Peri Jisoo langsung berdebar. Astaga, Peri Taehyung! Dia adalah putra mahkota dari Negeri Peri Matahari. Pantas saja dia terlihat tampan dan gagah sekali. Terlebih dari itu cahayanya paling berbeda dengan peri lain yang ada di sekitarnya. Cahaya yang dimilikinya lebih banyak dominan warna merah.
"A-aku Peri Jisoo," Peri Jisoo mencoba bangkit berdiri dibantu Peri Taehyung.
"Sepertinya aku harus mengantarkanmu pulang ke negerimu dan mengobati sayapmu yang terluka," ujar Peri Taehyung.
Peri Jisoo tersipu lagi.
"Aku sedang menunggu temanku di sini.
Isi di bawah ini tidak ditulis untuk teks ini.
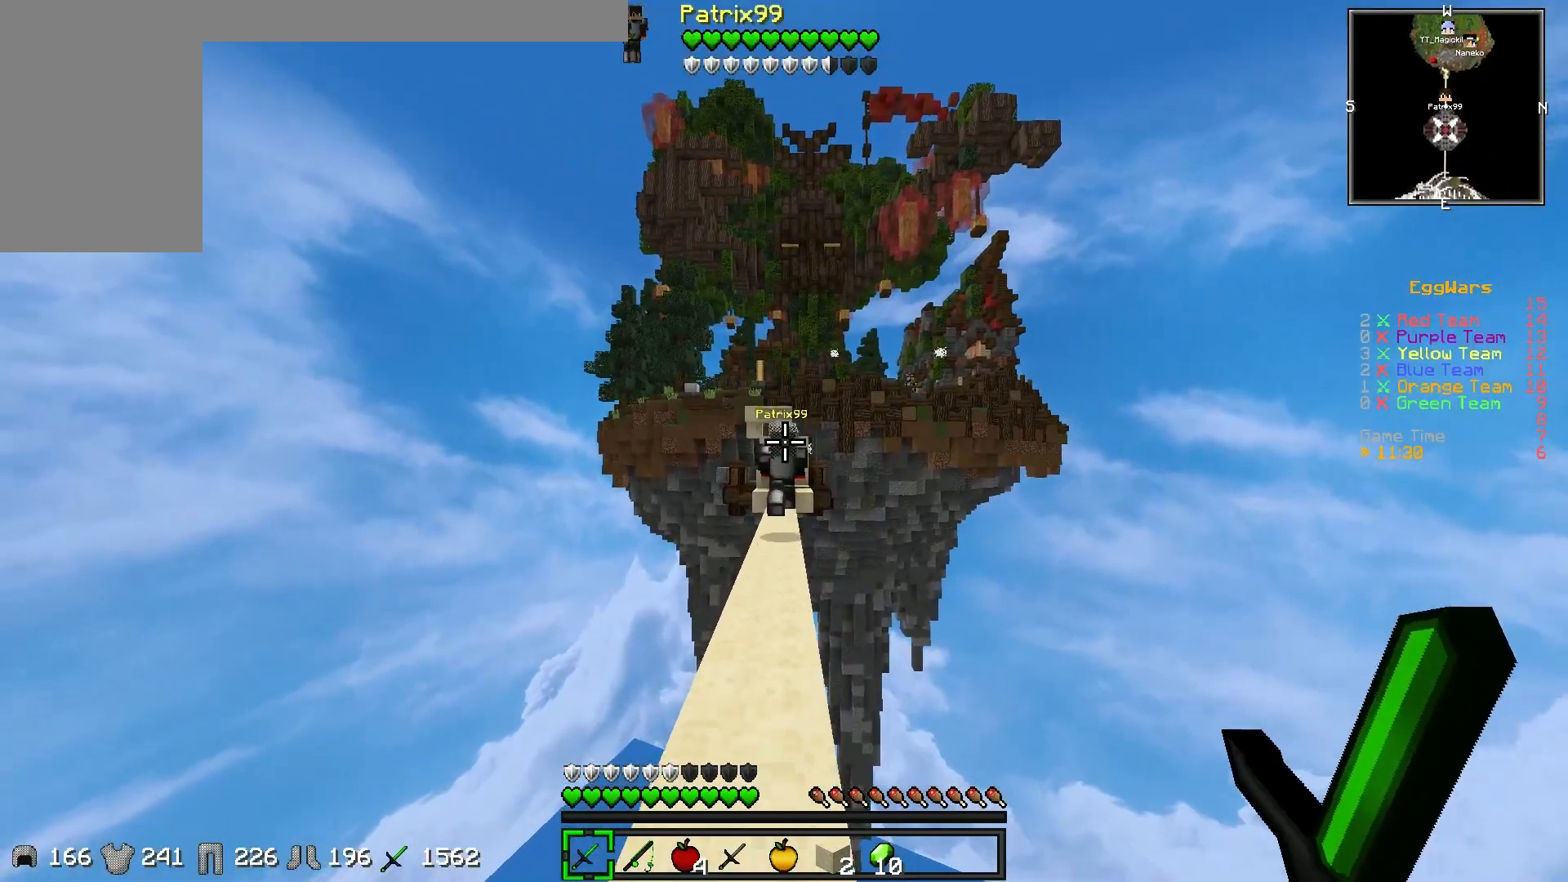
{"keys": ["w"], "events": []}
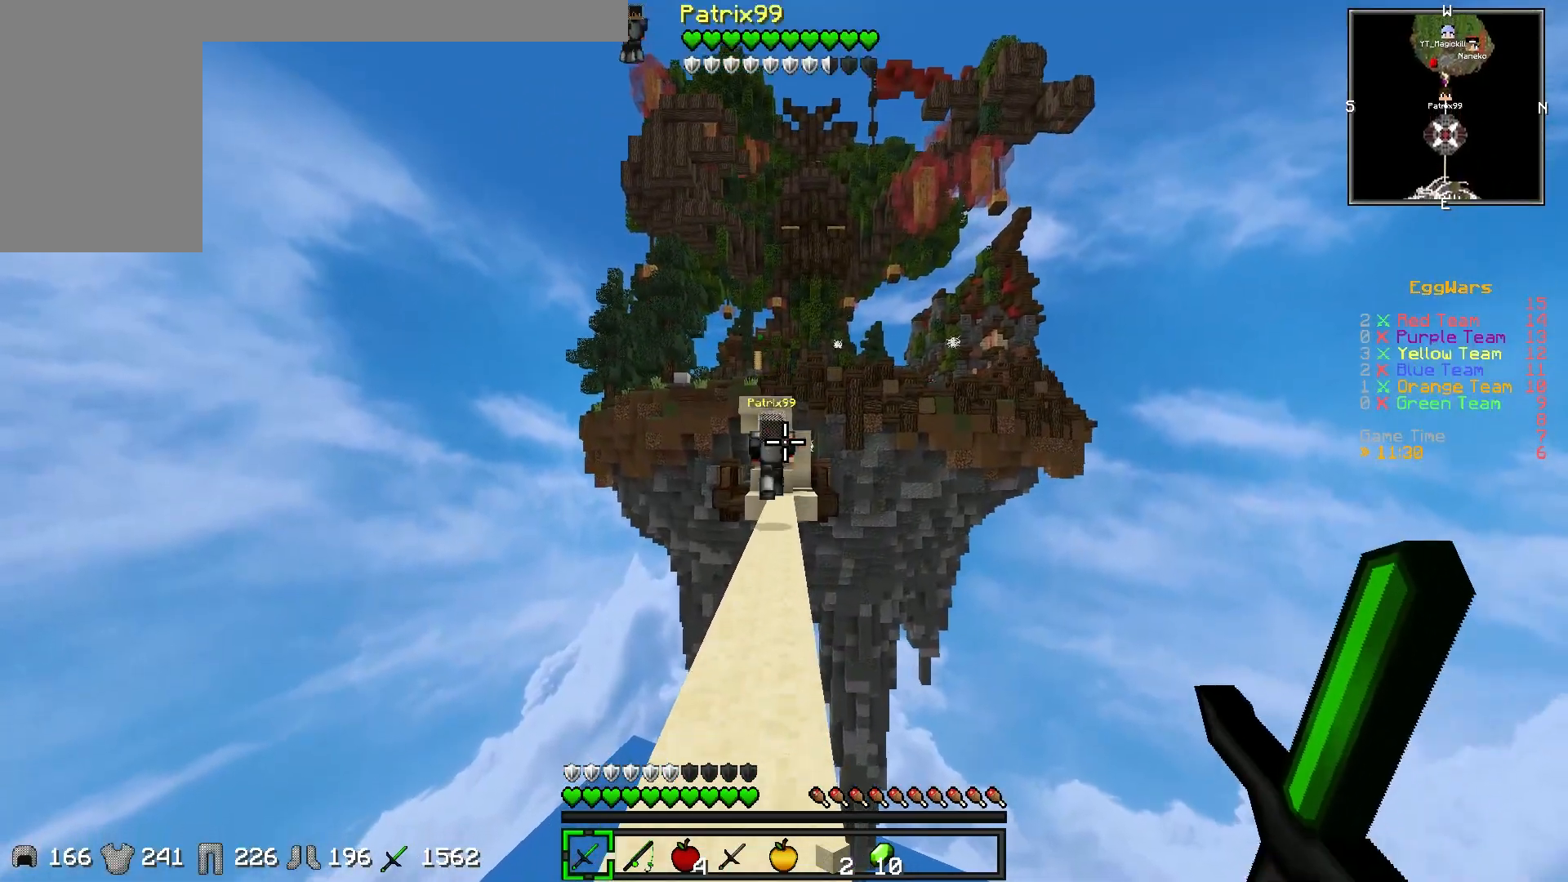
{"keys": ["w"], "events": []}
Kami berpisah karena aku kelelahan, ia melanjutkan perjalanan sedangkan aku menunggu di sini. Kami sedang melakukan sebuah misi," cerita Peri Jisoo.
"Misi apa?" tanya Peri Taehyung sambil terbang di sekitar Peri Jisoo. Ia memerintahkan peri lain untuk menunggu.
"Kami hendak meminta kepada Negeri Peri Salju untuk tidak menurunkan salju ke negeri kami. Hal itu akan menyulitkan kami," Peri Jisoo menjelaskan
"Oh, itu. Salju bahkan sudah menutupi Negeri Peri Matahari sejak kemarin. Tapi, mereka juga tahu bahwa itu tidak akan berlangsung lama. Dalam beberapa hari, salju dan es akan mencair dan menjadi mata air panas di negeri kami. Kami sama sekali tidak masalah dengan salju," ujar Peri Taehyung.
Tentu saja, tubuh mereka panas sekali. Apalagi jika seluruh peri penduduk negeri berkumpul menjadi satu, mungkin mereka bisa membakar negeri mereka sendiri, pikir Peri Jisoo.
"Tubuh kami bisa hangat, memanas dan panas sekali. Maka dari itu kami bisa bertahan dalam musim salju sekali pun," jelas Peri Taehyung lagi.
"Aku sempat berpikir untuk meminta bantuan pada negeri kalian, tapi aku takut kalian malah akan membakar bunga-bunga kami. Oleh sebab itu, lebih baik meminta para Peri Salju untuk tidak menurunkan salju di negeri kami. Kami rasa itulah yang terbaik," ujar Peri Jisoo.
"Apakah kalian berhasil?" tanya Peri Taehyung.
"Aku tidak tahu sampai aku bertemu dengan temanku lagi," ujar Peri Jisoo.